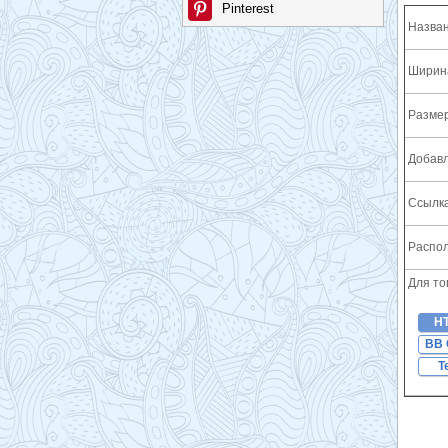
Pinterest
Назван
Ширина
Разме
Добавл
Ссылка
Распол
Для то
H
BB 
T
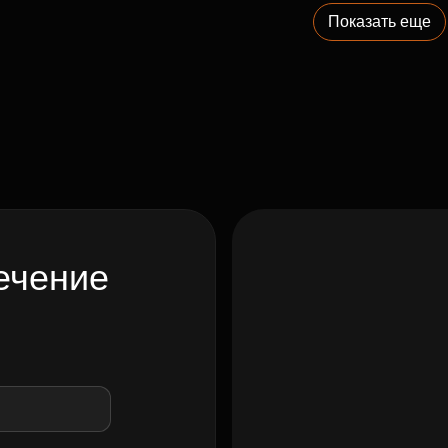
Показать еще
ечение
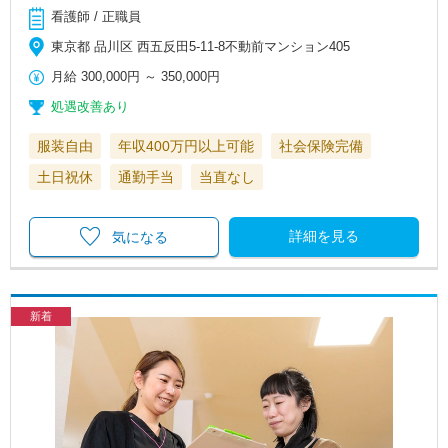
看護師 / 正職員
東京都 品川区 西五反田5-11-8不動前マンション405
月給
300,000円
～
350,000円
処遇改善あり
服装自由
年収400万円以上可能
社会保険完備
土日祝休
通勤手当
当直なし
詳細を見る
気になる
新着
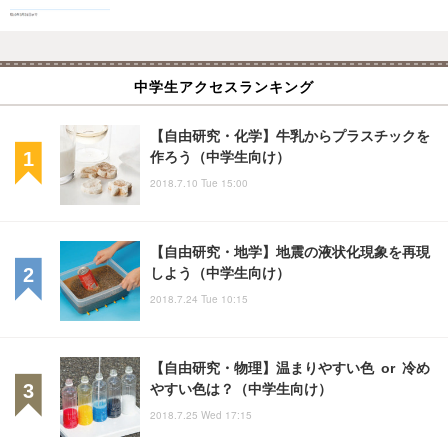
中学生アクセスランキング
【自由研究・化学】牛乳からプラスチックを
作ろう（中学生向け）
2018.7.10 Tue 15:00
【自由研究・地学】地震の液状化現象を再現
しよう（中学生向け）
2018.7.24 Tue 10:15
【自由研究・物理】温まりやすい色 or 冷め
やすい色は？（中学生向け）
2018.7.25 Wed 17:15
+++
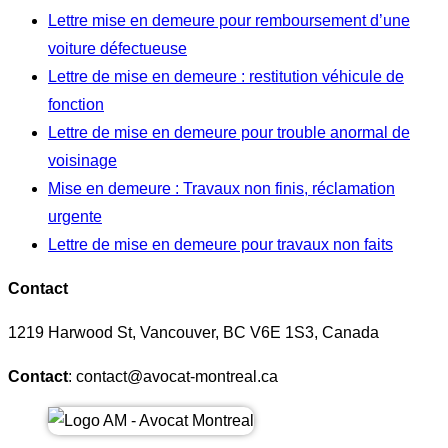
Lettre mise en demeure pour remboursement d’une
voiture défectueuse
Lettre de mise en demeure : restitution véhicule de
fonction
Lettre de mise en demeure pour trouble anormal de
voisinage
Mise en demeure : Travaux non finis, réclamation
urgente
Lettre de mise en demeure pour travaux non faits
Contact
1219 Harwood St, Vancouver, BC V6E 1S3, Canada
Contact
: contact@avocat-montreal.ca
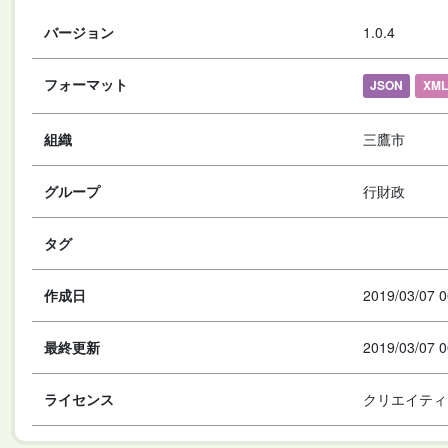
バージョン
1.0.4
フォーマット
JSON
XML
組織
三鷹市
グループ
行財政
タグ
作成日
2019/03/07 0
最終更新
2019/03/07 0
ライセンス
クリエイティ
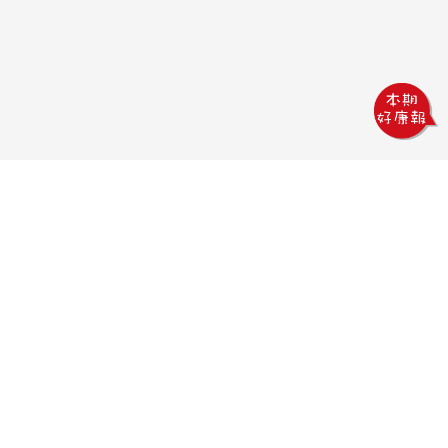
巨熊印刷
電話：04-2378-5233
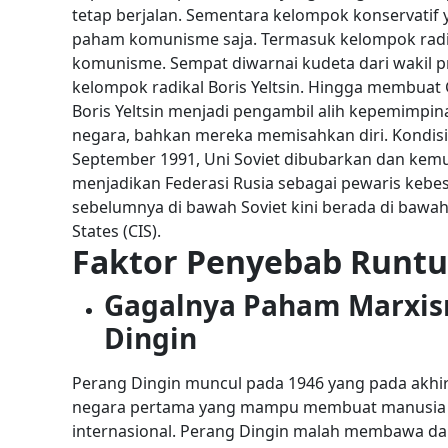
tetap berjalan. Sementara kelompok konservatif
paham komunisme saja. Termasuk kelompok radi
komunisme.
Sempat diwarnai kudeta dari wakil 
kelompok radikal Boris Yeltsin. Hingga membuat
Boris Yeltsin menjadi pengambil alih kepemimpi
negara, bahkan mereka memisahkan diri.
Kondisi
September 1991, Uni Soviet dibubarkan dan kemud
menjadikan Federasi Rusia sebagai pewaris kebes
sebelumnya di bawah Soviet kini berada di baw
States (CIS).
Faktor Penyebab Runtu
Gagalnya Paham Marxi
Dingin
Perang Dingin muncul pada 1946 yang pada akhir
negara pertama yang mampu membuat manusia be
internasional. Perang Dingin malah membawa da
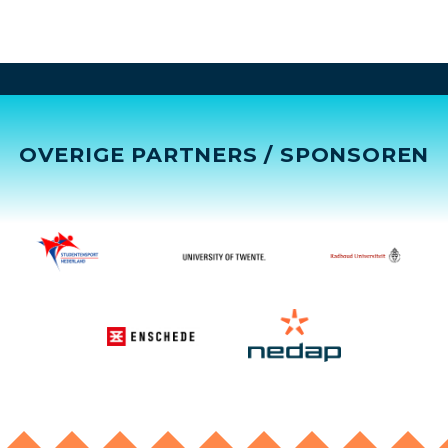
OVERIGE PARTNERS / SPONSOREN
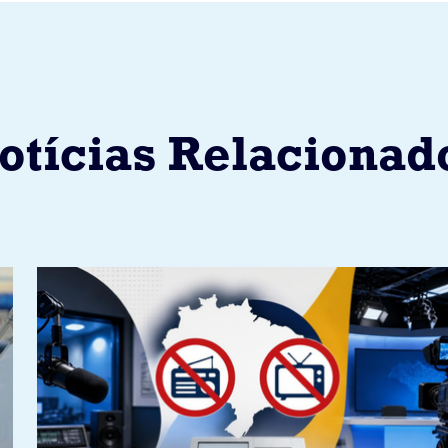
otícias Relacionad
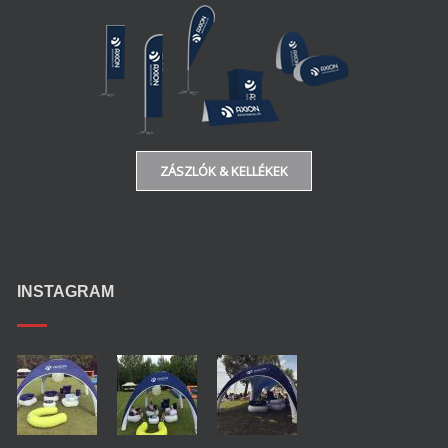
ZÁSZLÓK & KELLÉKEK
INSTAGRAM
+++
Task description. Write the lines from the one with "中学生アクセスランキング" up to and including the one with "2018.7.25 Wed 17:15" as a JSON list of strings, one string per line, with blank lines left out.

Response for this exercise.
[
  "中学生アクセスランキング",
  "【自由研究・化学】牛乳からプラスチックを",
  "作ろう（中学生向け）",
  "2018.7.10 Tue 15:00",
  "【自由研究・地学】地震の液状化現象を再現",
  "しよう（中学生向け）",
  "2018.7.24 Tue 10:15",
  "【自由研究・物理】温まりやすい色 or 冷め",
  "やすい色は？（中学生向け）",
  "2018.7.25 Wed 17:15"
]